::: Text section :::

Mozilla Firefox gets new anti-fingerprinting defenses

(bleepingcomputer.com)

43 points | by dangle1 13 hours ago ago

7 comments

  • pona-a an hour ago

    I wish them the best. When I last tested it on fingerprint.com, the hash remained stable even with resistFingerprinting and letterboxing from a VPN, only changing between profiles. When I daily-drove resistFingerprinting (not reduceFingerprinting that permits exceptions like dark mode) in 2021, my hash changed every restart.

  • tmtvl 10 hours ago

    I'm already using CanvasBlocker, Decentraleyes, and the NoScript Security Suite; but getting more protections will be nice. Even if it may take a while for them to land in Waterfox.

    • ravenstine 9 hours ago

      How is your browsing experience with that stuff? I used to go nuts with anti-tracking measures, but enough of my browsing experience kept breaking that it just didn't feel worth it.

      • MathMonkeyMan 6 hours ago

        I use LibreWolf at work, and I exempt most internal sites from aggressive anti-tracking stuff, but otherwise it works fine.

    • hku333 2 hours ago

      [dead]

  • Dwedit 8 hours ago

    Adding noise to images sounds like a really bad idea. It will mess with any Javascript code which performs processing on images. Try writing a photo editor in Javascript and watch your browser corrupt your images.

    • zuhsetaqi 3 hours ago

      Like the articel says those features can be disabled on a per site basis.

:::

What you need to do >> Reproduce the full comment thread on Firefox's new anti-fingerprinting defenses, word for word. The items after the thread are separate material, unrelated to it.

::: Listed records :::

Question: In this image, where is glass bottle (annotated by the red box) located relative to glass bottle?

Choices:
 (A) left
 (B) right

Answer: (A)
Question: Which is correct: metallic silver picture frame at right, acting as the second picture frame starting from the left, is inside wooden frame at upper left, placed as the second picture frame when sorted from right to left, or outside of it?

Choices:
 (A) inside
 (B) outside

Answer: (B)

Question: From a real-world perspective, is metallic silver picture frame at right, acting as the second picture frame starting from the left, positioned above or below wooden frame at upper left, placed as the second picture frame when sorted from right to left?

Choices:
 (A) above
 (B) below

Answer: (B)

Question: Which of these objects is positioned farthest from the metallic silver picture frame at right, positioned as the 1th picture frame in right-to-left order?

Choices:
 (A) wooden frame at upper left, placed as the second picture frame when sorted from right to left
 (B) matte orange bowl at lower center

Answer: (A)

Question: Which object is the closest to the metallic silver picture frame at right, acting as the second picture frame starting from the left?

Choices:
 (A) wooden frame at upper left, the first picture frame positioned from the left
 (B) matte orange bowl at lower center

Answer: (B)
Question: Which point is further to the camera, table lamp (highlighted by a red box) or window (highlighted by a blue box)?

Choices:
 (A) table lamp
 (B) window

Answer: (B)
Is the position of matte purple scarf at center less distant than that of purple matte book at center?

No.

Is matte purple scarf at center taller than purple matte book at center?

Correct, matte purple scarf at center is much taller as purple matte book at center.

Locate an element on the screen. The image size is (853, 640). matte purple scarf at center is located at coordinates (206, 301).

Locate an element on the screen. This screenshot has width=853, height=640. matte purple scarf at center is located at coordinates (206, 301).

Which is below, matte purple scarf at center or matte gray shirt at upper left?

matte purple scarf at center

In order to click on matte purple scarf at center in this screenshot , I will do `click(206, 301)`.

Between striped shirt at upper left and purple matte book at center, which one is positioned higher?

:::

Answer to this problem >>
Mozilla Firefox gets new anti-fingerprinting defenses

(bleepingcomputer.com)

43 points | by dangle1 13 hours ago ago

7 comments

  • pona-a an hour ago

    I wish them the best. When I last tested it on fingerprint.com, the hash remained stable even with resistFingerprinting and letterboxing from a VPN, only changing between profiles. When I daily-drove resistFingerprinting (not reduceFingerprinting that permits exceptions like dark mode) in 2021, my hash changed every restart.

  • tmtvl 10 hours ago

    I'm already using CanvasBlocker, Decentraleyes, and the NoScript Security Suite; but getting more protections will be nice. Even if it may take a while for them to land in Waterfox.

    • ravenstine 9 hours ago

      How is your browsing experience with that stuff? I used to go nuts with anti-tracking measures, but enough of my browsing experience kept breaking that it just didn't feel worth it.

      • MathMonkeyMan 6 hours ago

        I use LibreWolf at work, and I exempt most internal sites from aggressive anti-tracking stuff, but otherwise it works fine.

    • hku333 2 hours ago

      [dead]

  • Dwedit 8 hours ago

    Adding noise to images sounds like a really bad idea. It will mess with any Javascript code which performs processing on images. Try writing a photo editor in Javascript and watch your browser corrupt your images.

    • zuhsetaqi 3 hours ago

      Like the articel says those features can be disabled on a per site basis.